Lo si vuole capire o no che “quelli” non si fidano proprio perché come giustamente sottolinea Veltri in Italia abbiamo, mafia, corruzione e inefficienze, quelle carenze molto ben individuate dal Direttore nel suo ineccepibile editoriale che, more solito, mette il dito nella piega purulenta del nostro paese.

Vi chiedo cosa sia più importante: un serio dibattito sulla disciplina degli appalti o una insulsa conferenza sulla fuffa del Brand Milano “che appartiene al popolo” come spiega il professor Rolando che, a quanto si apprende da Lui stesso, non ha ancor capito bene manco Lui cosa sia, ma qualunque cosa sia almeno ne ha rintracciato il proprietario, così stiamo tranquilli che eravamo in pensiero …. E un Ambrogino non vogliamo darglielo per questa scoperta al comitato di ricerca voluto dall’Assessore e immancabilmente ringraziato? Ma sì, fai vedere che abbondiamo!

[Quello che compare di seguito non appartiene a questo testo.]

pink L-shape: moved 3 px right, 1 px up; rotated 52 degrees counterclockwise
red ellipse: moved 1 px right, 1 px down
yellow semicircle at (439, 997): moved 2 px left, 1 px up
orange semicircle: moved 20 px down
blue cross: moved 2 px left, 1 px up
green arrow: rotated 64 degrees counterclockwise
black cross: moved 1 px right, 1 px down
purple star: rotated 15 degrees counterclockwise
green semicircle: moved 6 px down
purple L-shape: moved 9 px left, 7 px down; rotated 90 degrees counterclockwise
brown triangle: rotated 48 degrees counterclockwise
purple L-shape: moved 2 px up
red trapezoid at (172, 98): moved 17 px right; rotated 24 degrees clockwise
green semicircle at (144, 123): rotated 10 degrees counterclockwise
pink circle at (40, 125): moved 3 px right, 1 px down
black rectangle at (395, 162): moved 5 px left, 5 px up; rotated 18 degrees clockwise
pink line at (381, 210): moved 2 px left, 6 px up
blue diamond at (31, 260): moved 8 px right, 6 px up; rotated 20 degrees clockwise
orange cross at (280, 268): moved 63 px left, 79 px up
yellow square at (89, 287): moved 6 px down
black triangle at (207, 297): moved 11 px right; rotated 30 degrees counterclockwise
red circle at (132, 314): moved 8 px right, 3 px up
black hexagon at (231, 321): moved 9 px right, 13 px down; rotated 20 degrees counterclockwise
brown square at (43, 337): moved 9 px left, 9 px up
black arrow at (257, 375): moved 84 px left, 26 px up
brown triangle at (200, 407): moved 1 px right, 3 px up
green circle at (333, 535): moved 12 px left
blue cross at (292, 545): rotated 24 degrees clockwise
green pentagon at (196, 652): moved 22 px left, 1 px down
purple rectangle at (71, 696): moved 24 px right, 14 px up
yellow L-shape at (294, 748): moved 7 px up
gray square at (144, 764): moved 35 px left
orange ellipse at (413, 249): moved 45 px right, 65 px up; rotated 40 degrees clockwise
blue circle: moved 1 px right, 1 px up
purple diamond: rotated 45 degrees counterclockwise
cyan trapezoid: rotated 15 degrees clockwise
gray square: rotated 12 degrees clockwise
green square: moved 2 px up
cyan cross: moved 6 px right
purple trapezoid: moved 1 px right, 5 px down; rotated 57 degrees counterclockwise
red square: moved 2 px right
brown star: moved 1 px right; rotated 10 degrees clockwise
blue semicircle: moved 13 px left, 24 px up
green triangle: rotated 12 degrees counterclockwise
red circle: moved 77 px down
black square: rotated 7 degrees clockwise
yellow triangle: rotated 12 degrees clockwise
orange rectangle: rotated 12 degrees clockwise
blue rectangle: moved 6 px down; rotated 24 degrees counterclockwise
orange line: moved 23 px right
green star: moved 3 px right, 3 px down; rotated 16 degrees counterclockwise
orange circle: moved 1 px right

Quando si capirà che Milano si muore di fuffa e di truffa. Che riproponendo il modello “Milano da bere 2.0” non si va da nessuna parte. Che bisogna tornare ai fondamentali. Come si possa pensare di unire moda e design che sono secondo Munari in perfetta antitesi è un mistero gaudioso. Il lusso scriveva Munari non è un problema di design. Milano celebra la sua icona al Museo del Novecento fregandosene, logicamente, di quel che di scomodo predicava. Milano è diventata questa roba qua. Una missione chiara se l’è data però e la persegue egregiamente, con perfetta efficienza milanese lo si capisce anche dal successo che ha questo enorme baraccone del Salone del mobile al di là di tutta la stucchevole retorica che si monta sopra: riciclare una patrimonio culturale enorme ma che avverte come un peso e nemmeno sa più come gestire sublimandola in una fantasmagoria di fuffa da vendere prêt-à-porter a turisti stranieri a domanda solvibile. Per quelli più sfigati c’è sempre il cappellino con il brand Milano stampato sopra. Il patrimonio quando non si ha più la forza economica per gestirlo può diventare un costo insostenibile, il Direttore questo lo sa benissimo. La borghesia milanese sopravvissuta conosce benissimo la lezione. Giratela Milano in questi giorni del “baraccone del mobile” e non troverete che questo. Si può anche dimostrare, ma l’essenziale è visibile all’occhio.